There's a second possible explanation for the presence of the pregnant Moor. It's known that as originally perormed, the part of the clown Launcelot was played by the much celebrated comedian Will Kemp, whose part Shakespeare might have wanted to sweeten. Who now can imagine with what facial expressions or gestures Kemp, in 1596, responded to Lorenzo's charge. The visual comedy of the past is unrecoverable. Even though Launcelot's quibble on the homonym Moor/more ("It is much that the Moor should be more than reason...") lies absolutely limp on the modern page, we can guess that it would have been made much of (who knows how?) by the great comedian for whom it was composed.
So that while Launcelot's getting the Moor pregnant must remain ultimately mysterious, its odd and curious introduction at this juncture of the play very possibly offered its original audience a moment of humor which later readers and playgoers will never understand or appreciate.
Unsatisfying answers I know. But we must accept the fact that the past is not always explicable.
That Shakespeare wrote for the stage does not render the false starts and loose ends in his plays are any less fascinating. Beware of such knownothingist views, gentle blogreaders, especially when they come from self-promoting writers of vanity press books. The plays wouldn't have been published at all, especially in such elaborate formats as the 1623 Folio, if readership hadn't been cultivated (as recent scholarship has affirmed).
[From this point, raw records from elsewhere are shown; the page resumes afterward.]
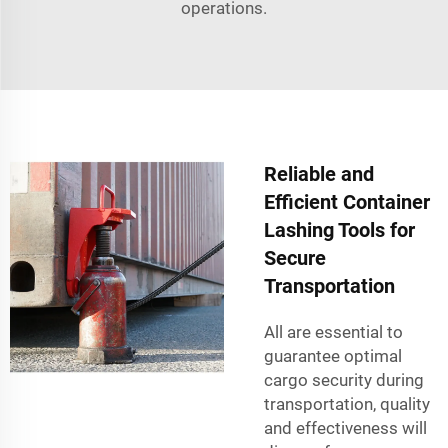
operations.
Reliable and
Efficient Container
Lashing Tools for
Secure
Transportation
All are essential to
guarantee optimal
cargo security during
transportation, quality
and effectiveness will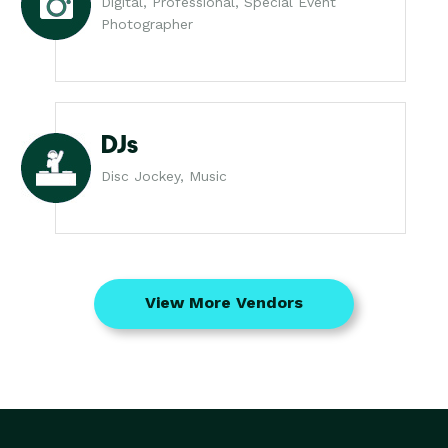
Digital, Professional, Special Event
Photographer
DJs
Disc Jockey, Music
View More Vendors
Posted by: Vivian de St. Vrain | March 24, 2009 at 11:47 PM
Shakespeare's plays are full of such side issues as Launcelot's Moor. To seek to explain them can be the work of an idle moment only. In many cases they are probably
topical references which have no meaning now. It is likely Shakespeare simply threw them in to lend the scene a feeling of life going on outside the play. Many of them only show up when the play is read. In the theatre they may pass without notice, and Shakespeare wrote for the theatre not for the book shelf, as I point out in my book, The Ignorance Of Shakespeare.